Por eso, no debemos formular la pregunta con la que inicié este escrito, ya que supone que
tenemos esperanzas y sueños. No debemos olvidar que esas esperanzas no son nuestras, como
casi todos nuestros pensamientos, sino que se trata de la vigencia de un pasado inmemorable
al que pertenecemos y con el cual nos encontramos endeudados hasta nuestra última gota de
sangre. Con este recuerdo podemos tomar distancia y ver la desesperanza con otros ojos y,
así, ver cómo la misma idea de un destino insalvable o la búsqueda de alternativas son
ficciones que sostienen nuestra zona de confort. ¿Por qué? Evidentemente nunca ha habido
alternativa, es decir, siempre somos responsables. Es decir, los problemas del país, de la
sociedad (ese engendro deforme), de las comunidades, de las familias y de la pareja no son
en el fondo situaciones límite sino el modo en el que estas son posibles. Por ejemplo, no es
posible un presente como el que nos toca a nosotros (los colombianos) sin ese conflicto que
desangra nuestra tierra, lo que nos revela que nosotros no debemos comprendernos más allá
de dicha barbarie. Esto significa que somos barbaros y que de una u otra forma (incluso
cuando buscamos cambiar cosas) nos mantenemos en la misma dinámica que refuerza tanto
dolor y desesperación. Es decir, no es que no haya cambio, sino que la forma en que
entendemos las “salidas” y el “futuro mejor” se sostiene sobre el mismo problema que
intentamos solucionar y, por tanto, estamos condenados a repetir los mismos errores.

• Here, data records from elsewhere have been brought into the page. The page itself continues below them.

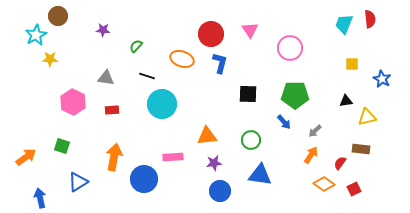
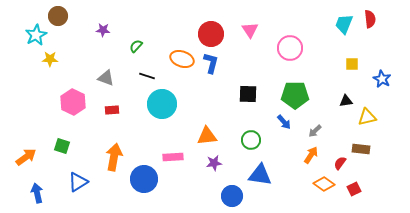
blue L-shape at (220, 63): moved 9 px left
gray triangle at (106, 78): rotated 12 degrees clockwise
blue circle at (220, 191): moved 12 px right, 5 px down
blue arrow at (40, 198): moved 3 px left, 5 px up
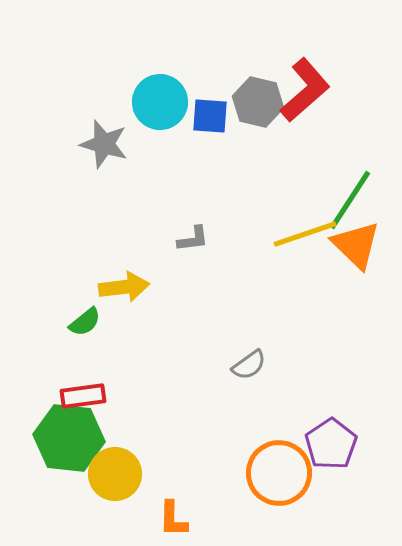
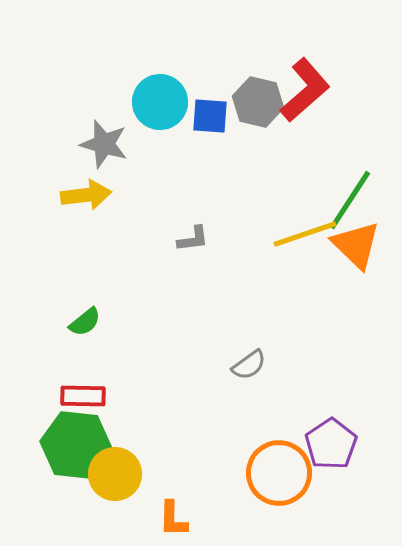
yellow arrow: moved 38 px left, 92 px up
red rectangle: rotated 9 degrees clockwise
green hexagon: moved 7 px right, 7 px down
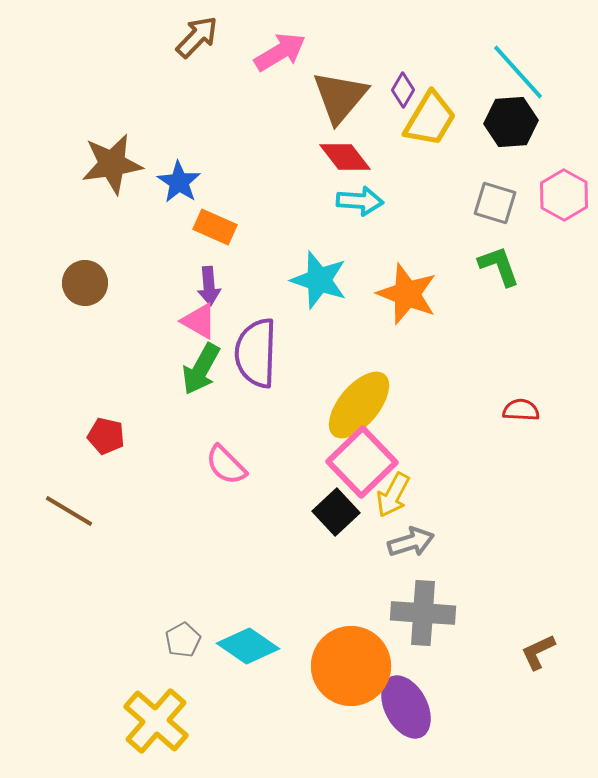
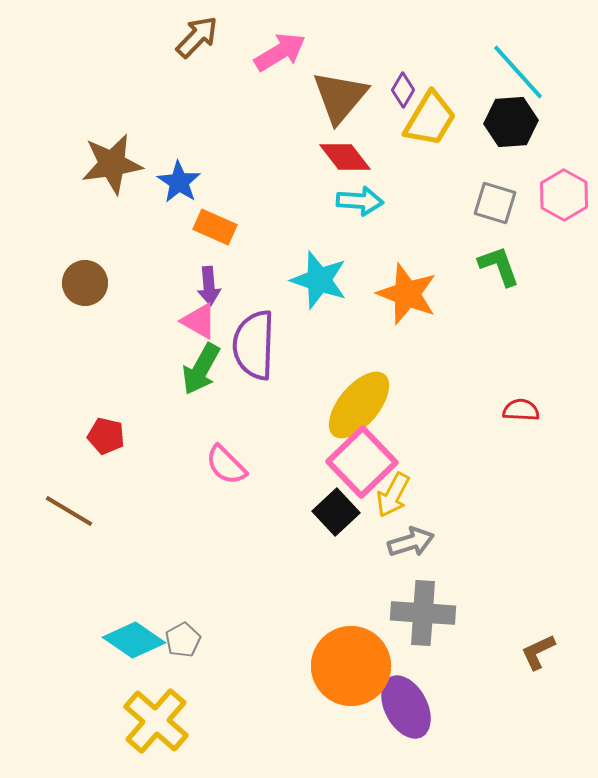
purple semicircle: moved 2 px left, 8 px up
cyan diamond: moved 114 px left, 6 px up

Entonces ¿qué debemos hacer? No hay respuesta, como dice mi mamá “lo único que estamos
obligados a hacer en la vida es morirnos”. Sin embargo, desde esta perspectiva pienso que lo
primero que podríamos considerar es en qué medida participamos y contribuimos a la
conformación de ese “país de mierda” del que tanto nos quejamos. Esto nos podría señalar
algo que todos se esfuerzan por callar: que el problema es nuestro y que hemos contribuido
de una u otra forma a acumular bultos y bultos de caca. De este reconocimiento ha de hacerse
patente nuestra responsabilidad con aquello de lo que vivimos quejándonos. Hacer esto es
absurdamente complicado, muchas veces es más fácil tomar un camino desesperado (como
la militancia ingenua o el hedonismo de pobre) que aceptar que el mierdero es nuestro y que
limpiarlo implica salir de ese narcisismo pendejo que construye a diario tanta red social y
televisión (por no hablar de los videojuegos). Esto no se logra apenas hablando en los bares
y refugiándose en la autocomplacencia idiota del bohemio sabelotodo. Implica un voto de
disciplina que se hace efectivo como la búsqueda constante de una tranquilidad de
conciencia que nos ayude a ponernos de pie ante la muerte. Es más, exige todo un arte del
olvido y del recuerdo. Exige poder recordar el olvido en el que vivimos y buscar allí un voto
con los demás que están untados como nosotros, lo cual implica dejar a Satanás a un lado y
ver en el contrarío mucho más que un demonio o en el amigo algo más que un santo. Por otra
parte, exige ser capaces de lograr olvidar el recuerdo de un pasado mejor. Esto es un cliché,
evidentemente no hay fantasía más peligrosa que aquella que nos llama a la utopía. Más bien,
es necesario acostumbrarnos a ser una generación distópica y a buscar al interior de dicha
tensión esas salidas de emergencia que se abren allí donde evitamos la autocomplacencia del
mártir o la actitud apocalíptica del hedonista asalariado.